Catherine Lacey: BoyStory

By catherinelacey

Boy with the golden curls

Reuben ready to leave for a Disneyland boys' day.

How sensitive my lovely sweet boy. I hope by giving some background here that you'll better understand where we're coming from, not that I wish to dig up and relive the past. It's more a sense of knowing where you came from to explain the emotions which I was to soon experience yesterday evening.

Yesterday after a great day enjoying two birthday parties, we had been talking about his history of reading and signing. His first expressive language was American Sign Language, that which I started to learn within days of his birth based upon the diagnosis that he was profoundly deaf. A few months later, this was revised to moderately deaf in his left ear and severely deaf in his right ear with a mixed sensorineural hearing loss. What we hadn't known then was that he would have a tracheotomy when he was 3 months old that would last until his was 3 years ago. And for Reuben, with the severe complexity of his airway, that would mean that he was unable to vocalize any sound, not a laugh nor a cry, until it was possible to cap his trach to allow air to pass through his vocalize, that which gives us the ability to vocalize.
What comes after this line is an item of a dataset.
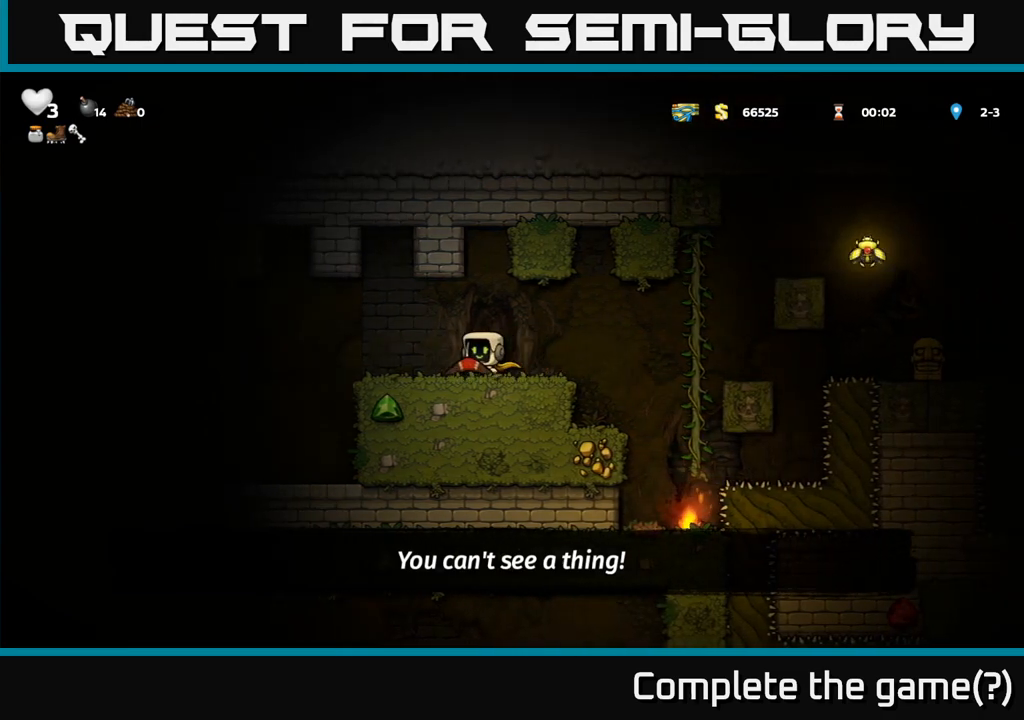
{"buttons": [], "left_stick": "center", "events": [[33, "X", "down"], [83, "left_stick", "down"], [100, "X", "up"], [217, "left_stick", "right"], [417, "left_stick", "center"]]}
It took getting to a stage that his throat was sufficiently healed from being on a ventilator and the damage caused from scar tissue, muscle weakness and swelling (tracheomalatia and laryngeal), to allow us to block the trach with a small removable cap, thus allowing sounds to pass by.

This we started when Reuben was 2 years old via a speech therapist. At first, he could tolerate just a few seconds before becoming overly panicked and stressed, holding his breathe rather than attempting to use his healing airway to breathe. His own voice became a source of great fear. With a trach, you breathe through a tiny straw like hole in your throat. With the trach capped, you breathe through your throat via the typical airway, thus allowing air to pass by the vocal chords and create sound.

It took months to get to a stage where he could tolerate the trach cap from seconds to minutes to hours, with many frightened tears expelled throughout. And then the cap became natural to him. It also marked the first time since the few short weeks after he was born when I heard his voice, his cry, the sounds he expelled when he yawned and heartwarmingly, his laugh. Can you imagine waiting 2.5 years to hear your baby laugh again? You can just about hear his first vocal sounds since birth in the first video.

At this time, Reuben's sign language was going through an explosion of development, witnessed by this video of Reuben aged 2.5 years signing a complete song. It took a rewatch for me to notice he signed it completely, but that I had missed some of the signs due to me signing, holding Reuben and videoing at the same time.

Special to me.

6 months later with the removal of his tracheostomy he was able to speak a few words. Within weeks, he could speak and sign the alphabet as witnessed in this hilarious video of him signing symmetrically with two hands (incredible) whilst speaking the alphabet.
Reuben signing and speaking at 3

And just a few months from this date aged 4 years and 9 months, he read The Giving Tree, captured on a first read.

And now to the point. Whilst I can show Reuben all of the videos aged 3 and 4 and indeed each successive reading video we made together, he's unable to watch himself signing and signing Special to me without being inconsolable. And yesterday was no exception. Why indeed had I tried to let him watch it again knowing it may cause such great pain to him? Perhaps it was hope for the past to have been healed, to allow me to understand his feelings so that I can help him. We talked for a good while afterwards and his fears are based on looking back at his inability to speak at the time and last night he revealed, the "red" cap. I now understand that for children, counseling and going over past hurts as a means to exorcise may not help. It merely cements the hurt. I just want to understand what he's feeling so that I can help him. I cannot describe how utterly proud I am of his accomplishments in life, often holding him up on a pedestal at his incredible intellect, dry wit that he takes time to consider before emitting, peppered with slapstick humor.

What a responsibility we as parents bear for ensuring our children meet their upmost potential in life. Early on it panicked me to the extent that I spent all my time signing with Reuben, teaching him sight words, stages which I feel have been entirely skipped with Callum. Each child indeed does have their own strengths and weaknesses and academics are not Callum's. I remember those moments of racing through flash cards as if there were here with me today.

God, I love this boy so much, his intense sensitivity and calm. And on that pedestal he shall remain.